DEV Community


Discussion on: Apache Spark vs. Apache Flink

jaceklaskowski profile image
Jacek Laskowski

Hi Ivan,

I'm a Spark aficionado and therefore hugely Spark-biased, but even though the blog post is from Sep 27, 2017 which is yesterday the content of the article was as if it were written over a year ago, i.e.

  1. Why are Spark Streaming and GraphX included? They're dead with Spark Structured Streaming (production-ready since Spark 2.2) and GraphFrames having replaced them, officially or not so much yet, respectively.

  2. Where is Spark SQL with Tungsten and Catalyst mentioned? At the end as a kind of follow-up? Why? That's part of Spark for...well...years.

  3. I'm still surprised that people use "Spark uses batches and streaming is special while Flink does the opposite". OK, got that, but how does Flink do the opposite? I could help explaining Spark's case and miss Flink's a lot. What's the difference for a developer?

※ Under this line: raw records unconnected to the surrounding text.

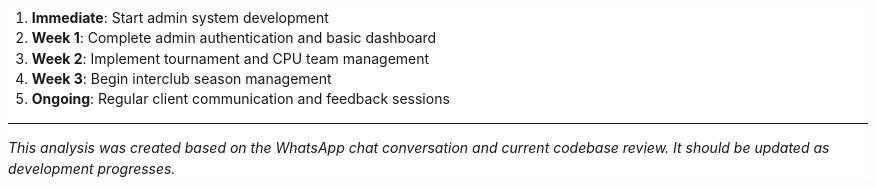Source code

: 1. **Immediate**: Start admin system development
2. **Week 1**: Complete admin authentication and basic dashboard
3. **Week 2**: Implement tournament and CPU team management
4. **Week 3**: Begin interclub season management
5. **Ongoing**: Regular client communication and feedback sessions

---

*This analysis was created based on the WhatsApp chat conversation and current codebase review. It should be updated as development progresses.*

  4. Custom memory management in Flink? Ok. What about Spark that has it since Spark 2.0 too?

  5. "Implements lightweight distributed snapshots" <-- without more details I'd say Spark Structured Streaming has it too since Spark 2.2.

I was deeply touched with the happy ending "Of course, there is no right or wrong answer here. If you need to do complex stream processing, then I would recommend using Apache Flink. It has better support for stream processing and some significant improvements." Could you explain what features make Flink better? Wish I could attend a meetup where Flink and Spark are compared on stage that would help people decide which one is more suitable for their use cases (please note that I am not saying that Flink or Spark is better than the other, but just that one can be more suitable given requirements and experience in a delivery team).

Thanks for the article anyway. It's been a pleasure to have read it. Can't wait to read next instalments.